Top of DATA FOR THIS EXERCISE
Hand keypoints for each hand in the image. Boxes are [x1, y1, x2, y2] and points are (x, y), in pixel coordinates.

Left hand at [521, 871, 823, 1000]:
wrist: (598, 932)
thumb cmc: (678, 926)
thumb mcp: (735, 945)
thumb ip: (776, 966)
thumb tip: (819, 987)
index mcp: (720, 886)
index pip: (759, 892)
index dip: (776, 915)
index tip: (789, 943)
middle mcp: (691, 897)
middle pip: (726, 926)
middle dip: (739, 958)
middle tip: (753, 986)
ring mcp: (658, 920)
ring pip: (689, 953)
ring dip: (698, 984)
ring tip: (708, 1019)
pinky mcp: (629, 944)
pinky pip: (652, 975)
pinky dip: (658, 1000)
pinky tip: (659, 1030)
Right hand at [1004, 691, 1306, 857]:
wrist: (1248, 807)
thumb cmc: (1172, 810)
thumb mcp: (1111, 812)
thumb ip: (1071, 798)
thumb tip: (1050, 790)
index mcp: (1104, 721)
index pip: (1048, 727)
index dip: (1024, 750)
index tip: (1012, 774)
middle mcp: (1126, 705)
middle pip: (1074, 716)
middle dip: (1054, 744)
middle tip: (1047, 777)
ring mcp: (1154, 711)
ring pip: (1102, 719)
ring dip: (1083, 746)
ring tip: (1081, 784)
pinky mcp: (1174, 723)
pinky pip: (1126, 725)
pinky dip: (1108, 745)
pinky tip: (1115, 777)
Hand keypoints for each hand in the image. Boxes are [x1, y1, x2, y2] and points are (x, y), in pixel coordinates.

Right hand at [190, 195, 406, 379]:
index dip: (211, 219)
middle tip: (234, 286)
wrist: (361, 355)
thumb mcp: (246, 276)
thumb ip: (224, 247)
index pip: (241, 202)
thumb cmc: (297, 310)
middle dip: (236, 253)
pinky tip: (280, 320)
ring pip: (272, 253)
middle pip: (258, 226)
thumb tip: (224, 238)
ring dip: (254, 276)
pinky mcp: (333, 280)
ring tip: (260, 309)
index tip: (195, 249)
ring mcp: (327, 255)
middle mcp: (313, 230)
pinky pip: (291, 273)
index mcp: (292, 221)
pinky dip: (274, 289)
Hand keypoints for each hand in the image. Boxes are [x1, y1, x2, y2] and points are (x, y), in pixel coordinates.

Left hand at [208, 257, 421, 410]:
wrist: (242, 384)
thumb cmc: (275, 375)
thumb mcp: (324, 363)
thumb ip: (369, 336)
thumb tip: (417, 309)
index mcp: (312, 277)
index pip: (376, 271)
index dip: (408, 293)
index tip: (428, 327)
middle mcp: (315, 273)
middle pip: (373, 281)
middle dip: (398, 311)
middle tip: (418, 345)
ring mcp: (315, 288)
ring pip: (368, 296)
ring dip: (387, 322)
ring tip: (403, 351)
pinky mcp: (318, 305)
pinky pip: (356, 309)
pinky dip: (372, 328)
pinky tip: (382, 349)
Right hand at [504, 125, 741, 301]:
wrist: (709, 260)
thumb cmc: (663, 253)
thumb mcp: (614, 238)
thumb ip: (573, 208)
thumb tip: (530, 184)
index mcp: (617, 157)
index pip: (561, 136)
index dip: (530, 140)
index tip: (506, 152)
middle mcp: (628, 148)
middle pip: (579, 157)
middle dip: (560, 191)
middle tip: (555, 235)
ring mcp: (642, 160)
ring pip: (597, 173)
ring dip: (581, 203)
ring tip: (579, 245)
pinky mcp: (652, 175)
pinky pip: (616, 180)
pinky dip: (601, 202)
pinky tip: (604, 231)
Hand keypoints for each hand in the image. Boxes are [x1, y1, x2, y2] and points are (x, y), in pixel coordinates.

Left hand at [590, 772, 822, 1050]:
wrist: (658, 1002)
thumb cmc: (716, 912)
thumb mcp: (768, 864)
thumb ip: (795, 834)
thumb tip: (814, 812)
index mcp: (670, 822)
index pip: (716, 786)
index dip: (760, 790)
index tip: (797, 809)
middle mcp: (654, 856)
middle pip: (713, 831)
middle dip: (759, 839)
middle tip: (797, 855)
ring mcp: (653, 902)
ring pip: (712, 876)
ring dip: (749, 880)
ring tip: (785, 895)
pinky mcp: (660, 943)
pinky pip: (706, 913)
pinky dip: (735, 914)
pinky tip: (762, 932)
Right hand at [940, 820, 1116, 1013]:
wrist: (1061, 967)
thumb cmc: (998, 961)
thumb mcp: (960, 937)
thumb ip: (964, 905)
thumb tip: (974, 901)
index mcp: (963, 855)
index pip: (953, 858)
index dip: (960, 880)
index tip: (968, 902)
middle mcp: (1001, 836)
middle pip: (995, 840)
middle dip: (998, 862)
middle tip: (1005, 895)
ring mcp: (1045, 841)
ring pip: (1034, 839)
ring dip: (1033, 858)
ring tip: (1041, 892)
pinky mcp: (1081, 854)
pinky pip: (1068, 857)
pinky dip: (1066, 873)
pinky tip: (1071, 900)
Bottom of DATA FOR THIS EXERCISE
__WORK REQUIRED__. Each record above has to be set down again, word for word.

__RESPONSE BELOW__.
Hand keypoints for each hand in the image. Boxes are [x1, y1, x2, y2] and points are (x, y), in pixel coordinates.

Left hand at [521, 871, 823, 1000]:
wrist: (598, 932)
thumb cmc: (678, 926)
thumb mcp: (735, 945)
thumb ip: (776, 966)
thumb tip: (819, 987)
index mcp: (720, 886)
index pip: (759, 892)
index dip: (776, 915)
index tip: (789, 943)
middle mcp: (691, 897)
middle pip: (726, 926)
middle dip: (739, 958)
middle tip: (753, 986)
ring mcp: (658, 920)
ring pip: (689, 953)
ring dip: (698, 984)
ring tip: (708, 1019)
pinky mcp: (629, 944)
pinky pip: (652, 975)
pinky dip: (658, 1000)
pinky tip: (659, 1030)
Right hand at [1004, 691, 1306, 857]:
wrist: (1248, 807)
thumb cmc: (1172, 810)
thumb mcp: (1111, 812)
thumb ip: (1071, 798)
thumb tip: (1050, 790)
index mcp: (1104, 721)
index pip: (1048, 727)
index dip: (1024, 750)
index tip: (1012, 774)
middle mcp: (1126, 705)
middle pip: (1074, 716)
middle dip: (1054, 744)
middle tip: (1047, 777)
ring mcp: (1154, 711)
ring pip: (1102, 719)
ring dip: (1083, 746)
ring tip: (1081, 784)
pinky mcp: (1174, 723)
pinky pip: (1126, 725)
pinky dip: (1108, 745)
pinky tip: (1115, 777)
Hand keypoints for each hand in the image. Boxes are [x1, y1, x2, y2] and points are (x, y), in pixel coordinates.

Right hand at [190, 195, 406, 379]:
index dip: (211, 219)
middle tip: (234, 286)
wrist: (361, 355)
thumb mcp: (246, 276)
thumb ip: (224, 247)
index pip: (241, 202)
thumb cmc: (297, 310)
middle dip: (236, 253)
pinky tip: (280, 320)
ring pip: (272, 253)
middle pip: (258, 226)
thumb tip: (224, 238)
ring dip: (254, 276)
pinky mcp: (333, 280)
ring tip: (260, 309)
index tip: (195, 249)
ring mcp: (327, 255)
middle mcp: (313, 230)
pinky pip: (291, 273)
index mcp: (292, 221)
pinky dip: (274, 289)
Hand keypoints for each hand in the image. Boxes are [x1, y1, x2, y2] and points are (x, y), in pixel coordinates.

Left hand at [208, 257, 421, 410]:
wrist: (242, 384)
thumb cmc: (275, 375)
thumb mcp: (324, 363)
thumb ip: (369, 336)
thumb tip: (417, 309)
index mcp: (312, 277)
index pip: (376, 271)
index dip: (408, 293)
index tip: (428, 327)
middle mcp: (315, 273)
middle pip: (373, 281)
middle dip: (398, 311)
middle tip: (418, 345)
ring mcp: (315, 288)
ring pip: (368, 296)
ring dip: (387, 322)
ring tip: (403, 351)
pinky mcp: (318, 305)
pinky pip: (356, 309)
pinky dip: (372, 328)
pinky tip: (382, 349)
Right hand at [504, 125, 741, 301]:
wrist: (709, 260)
thumb cmc: (663, 253)
thumb mcp: (614, 238)
thumb ip: (573, 208)
thumb tip: (530, 184)
index mcp: (617, 157)
index pip: (561, 136)
index dip: (530, 140)
index tip: (506, 152)
middle mcp: (628, 148)
middle pip: (579, 157)
middle dip: (560, 191)
middle tip: (555, 235)
ring mcp: (642, 160)
ring pip: (597, 173)
ring dip: (581, 203)
ring tip: (579, 245)
pinky mcp: (652, 175)
pinky pip: (616, 180)
pinky dip: (601, 202)
pinky tip: (604, 231)
Hand keypoints for each hand in the image. Boxes are [x1, y1, x2, y2] and points are (x, y), in pixel coordinates.

Left hand at [590, 772, 822, 1050]:
wrist: (658, 1002)
thumb cmc: (716, 912)
thumb mcp: (768, 864)
thumb ip: (795, 834)
thumb tip: (814, 812)
index mcp: (670, 822)
index pip: (716, 786)
index dip: (760, 790)
index tip: (797, 809)
middle mcp: (654, 856)
middle pip: (713, 831)
middle dip: (759, 839)
middle tip: (797, 855)
ring mcp: (653, 902)
ring pip: (712, 876)
ring dip: (749, 880)
ring tip: (785, 895)
pinky mcp: (660, 943)
pinky pip: (706, 913)
pinky dip: (735, 914)
pinky tip: (762, 932)
Right hand at [940, 820, 1116, 1013]:
wrist: (1061, 967)
thumb cmc: (998, 961)
thumb mcp: (960, 937)
thumb ip: (964, 905)
thumb tip: (974, 901)
index mcp: (963, 855)
index pip: (953, 858)
index dip: (960, 880)
index tip: (968, 902)
middle mcp: (1001, 836)
middle pip: (995, 840)
middle dip: (998, 862)
middle tip: (1005, 895)
ring mcp: (1045, 841)
ring pip: (1034, 839)
ring dip: (1033, 858)
ring tip: (1041, 892)
pinky mcp: (1081, 854)
pinky pip: (1068, 857)
pinky dip: (1066, 873)
pinky tip: (1071, 900)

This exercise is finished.